Her iki durumda da ortada bir özgürlük görüntüsü oluyor. Özgürlüğün yalan olması, yalana sıkışan kadınları mutsuz ediyor, görüntüsü ise toplumu. Topluma - özellikle de kadın korkusuna sahip topluluklara- kadınlar çok özgürmüş gibi geliyor. Kocası dışında bir erkeke gördükleri her kadını direk dansı yapıyor sanıyorlar. Hadi onlar neyse ama diğerleri de örtüyü açmadığından içini bilemiyor. Ortada gerçek bir özgürlük olmadığı fark edilemiyor. Yaşananın ancak negatif bir özgürlük çerçevesinde tanımlanabileceği ve bunun cehennemsel bir pranga olduğunu anlamak istemiyor kimse.
İki farkı yolla yetiştirilen kadınların birbirini anlamaması hatta birbirini karşı taraf olarak algılaması ve aralarında oluşan rekabet de bu aymazlığı sürdürüyor.
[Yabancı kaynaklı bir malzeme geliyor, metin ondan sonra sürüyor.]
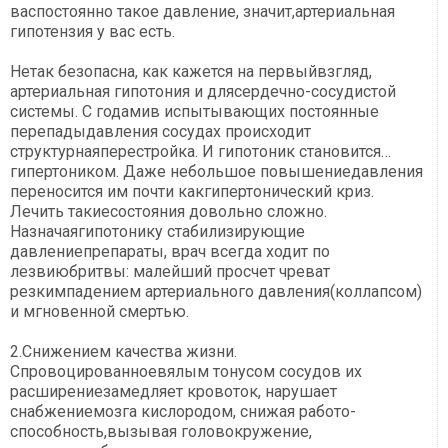
васпостоянно такое давление, значит,артериальная
гипотензия у вас есть.
Нетак безопасна, как кажется на первыйвзгляд,
артериальная гипотония и длясердечно-сосудистой
системы. С годамив испытывающих постоянные
перепадыдавления сосудах происходит
структурнаяперестройка. И гипотоник становится…
гипертоником. Даже небольшое повышениедавления
переносится им почти какгипертонический криз.
Лечить такиесостояния довольно сложно.
Назначаягипотонику стабилизирующие
давлениепрепараты, врач всегда ходит по
лезвиюбритвы: малейший просчет чреват
резкимпадением артериального давления(коллапсом)
и мгновенной смертью.
2.Снижением качества жизни.
Спровоцированноевялым тонусом сосудов их
расширениезамедляет кровоток, нарушает
снабжениемозга кислородом, снижая работо­
способность,вызывая головокружение,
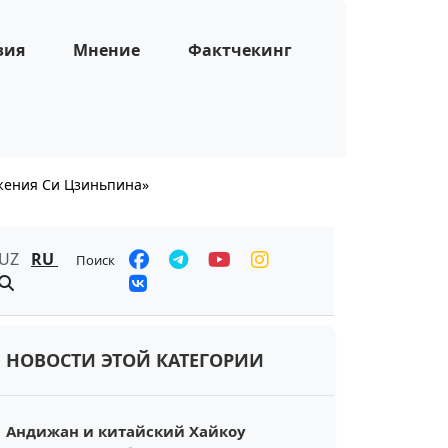
зия
Мнение
Фактчекинг
жения Си Цзиньпина»
UZ
RU
Поиск
НОВОСТИ ЭТОЙ КАТЕГОРИИ
Андижан и китайский Хайкоу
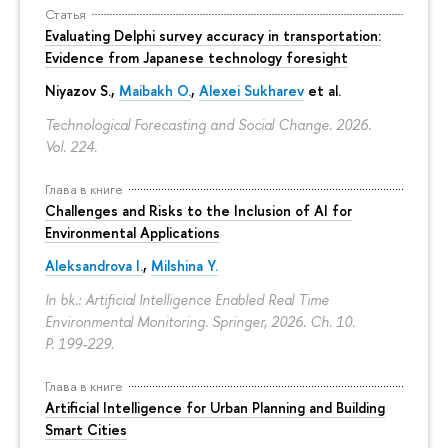
Статья
Evaluating Delphi survey accuracy in transportation:
Evidence from Japanese technology foresight
Niyazov S.
,
Maibakh O.
,
Alexei Sukharev
et al.
Technological Forecasting and Social Change. 2026.
Vol. 224.
Глава в книге
Challenges and Risks to the Inclusion of AI for
Environmental Applications
Aleksandrova I.
,
Milshina Y.
In bk.: Artificial Intelligence Enabled Real Time
Environmental Monitoring. Springer, 2026. Ch. 10.
P. 199-229.
Глава в книге
Artificial Intelligence for Urban Planning and Building
Smart Cities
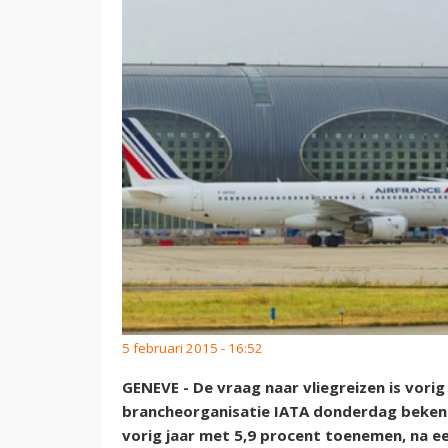
5 februari 2015 - 16:52
GENEVE - De vraag naar vliegreizen is vor
brancheorganisatie IATA donderdag beken
vorig jaar met 5,9 procent toenemen, na ee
Roman kahramanı Mujgan bir negatif özgür kadın modelidir. Her şeye özgürlük ama kadın olmaya, kalbinin peşinden gitmeye, bir kalbin olduğunu bilmeye; “Hayır” diyen bir özgürlük içine sıkıştırılmış, bir can bir kadın. Oysa en can alıcı olan en acıtıcı olan da işin bu yanı… Gidememek, kalamamak, kıyamamak, yapamamak… Kalbinin peşinden gitmek dışında her şeye izin veren bir hürriyet çemberi içine sıkışmış kalmış, bunu da ancak kırklı yaşlarında bir aşk acısında fark etmiş bir kadın. Önceleri tüm dünya kendinin sanmış. Her şeyi yapabilirim her şeye muktedirim hissiyle yaşamış uzun süre. “Topumu değiştirebilirim, çocukları özgürleştirebilirim, yoksulluğu ayrımcılığı bertaraf edebilirim” diye bakmış hep hayata. Öyle inanmış ki aklındakilere, kendinde hissettiği güçten ve özgürlükten sarhoş olduğu günler çok olmuş. Yirmilerinde böyleymiş sonra yıllar su gibi akmış geçmiş…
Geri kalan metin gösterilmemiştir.